- What is being asked -
Return, word for word, only the lines of the data below that lie between the line with "Dans cette section, nous" and the line with "un nom unique.", those two lines included.

- Dataset excerpts -

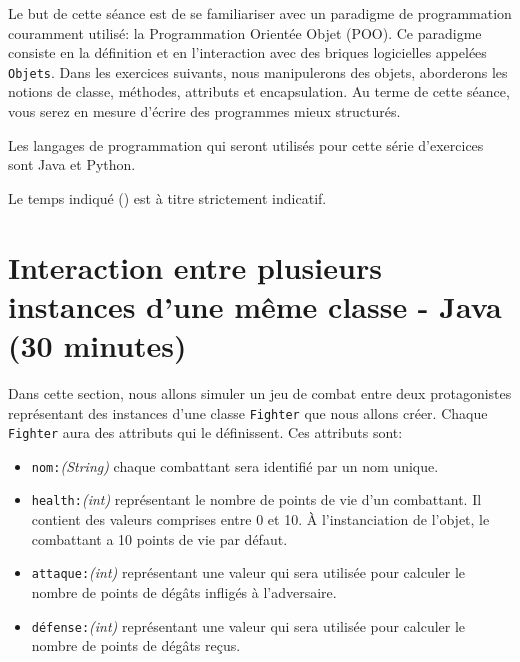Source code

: 




\ShowSolutiontrue
\ShowConseiltrue
\titre
{}

Le but de cette séance est de se familiariser avec un paradigme de programmation couramment utilisé: la Programmation Orientée Objet (POO). Ce paradigme consiste en la définition et en l'interaction avec des briques logicielles appelées \lstinline{Objets}. Dans les exercices suivants, nous manipulerons des objets, aborderons les notions de classe, méthodes, attributs et encapsulation. Au terme de cette séance, vous serez en mesure d'écrire des programmes mieux structurés.

Les langages de programmation qui seront utilisés pour cette série d'exercices sont Java et Python.

Le temps indiqué (\faClock) est à titre strictement indicatif.

\section{Interaction entre plusieurs instances d'une même classe - Java (30 minutes)}

Dans cette section, nous allons simuler un jeu de combat entre deux protagonistes représentant des instances d'une classe \lstinline{Fighter} que nous allons créer.
Chaque \lstinline{Fighter} aura des attributs qui le définissent. Ces attributs sont:

\begin{itemize}
    \item \lstinline{nom:}\textit{(String)} chaque combattant sera identifié par un nom unique.
    \item \lstinline{health:}\textit{(int)} représentant le nombre de points de vie d'un combattant. Il contient des valeurs comprises entre 0 et 10. À l'instanciation de l'objet, le combattant a 10 points de vie par défaut.
    \item \lstinline{attaque:}\textit{(int)} représentant une valeur qui sera utilisée pour calculer le nombre de points de dégâts infligés à l'adversaire.
    \item \lstinline{défense:}\textit{(int)} représentant une valeur qui sera utilisée pour calculer le nombre de points de dégâts reçus.\\
\end{itemize}

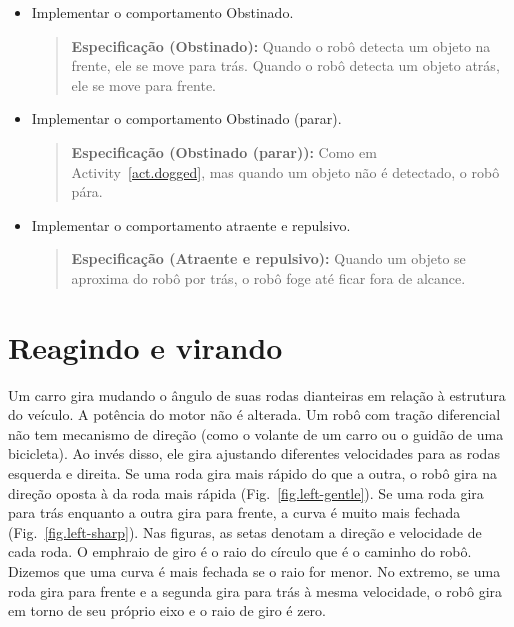 \begin{framed}
\begin{itemize}
\item Implementar o comportamento Obstinado.
\begin{quote}
\normalsize\noindent\textbf{Especificação (Obstinado):} Quando o robô detecta um objeto na frente, ele se move para trás. Quando o robô detecta um objeto atrás, ele se move para frente.
\end{quote}
\end{itemize}
\end{framed}

\begin{framed}
\begin{itemize}
\item Implementar o comportamento Obstinado (parar).
\begin{quote}
\normalsize\noindent\textbf{Especificação (Obstinado (parar)):} Como em Activity~\ref{act.dogged}, mas quando um objeto não é detectado, o robô pára.
\end{quote}
\end{itemize}
\end{framed}

\begin{framed}
\begin{itemize}
\item Implementar o comportamento atraente e repulsivo.
\begin{quote}
\normalsize\noindent\textbf{Especificação (Atraente e repulsivo):} Quando um objeto se aproxima do robô por trás, o robô foge até ficar fora de alcance.
\end{quote}
\end{itemize}
\end{framed}

\section{Reagindo e virando}\label{s.turning}

Um carro gira mudando o ângulo de suas rodas dianteiras em relação à estrutura do veículo. A potência do motor não é alterada. Um robô com tração diferencial não tem mecanismo de direção (como o volante de um carro ou o guidão de uma bicicleta). Ao invés disso, ele gira ajustando diferentes velocidades para as rodas esquerda e direita. Se uma roda gira mais rápido do que a outra, o robô gira na direção oposta à da roda mais rápida (Fig.~\ref{fig.left-gentle}). Se uma roda gira para trás enquanto a outra gira para frente, a curva é muito mais fechada (Fig.~\ref{fig.left-sharp}). Nas figuras, as setas denotam a direção e velocidade de cada roda. O emph{raio de giro} é o raio do círculo que é o caminho do robô. Dizemos que uma curva é mais fechada se o raio for menor. No extremo, se uma roda gira para frente e a segunda gira para trás à mesma velocidade, o robô gira em torno de seu próprio eixo e o raio de giro é zero.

- Solution to the problem -
Dans cette section, nous allons simuler un jeu de combat entre deux protagonistes représentant des instances d'une classe \lstinline{Fighter} que nous allons créer.
Chaque \lstinline{Fighter} aura des attributs qui le définissent. Ces attributs sont:

\begin{itemize}
    \item \lstinline{nom:}\textit{(String)} chaque combattant sera identifié par un nom unique.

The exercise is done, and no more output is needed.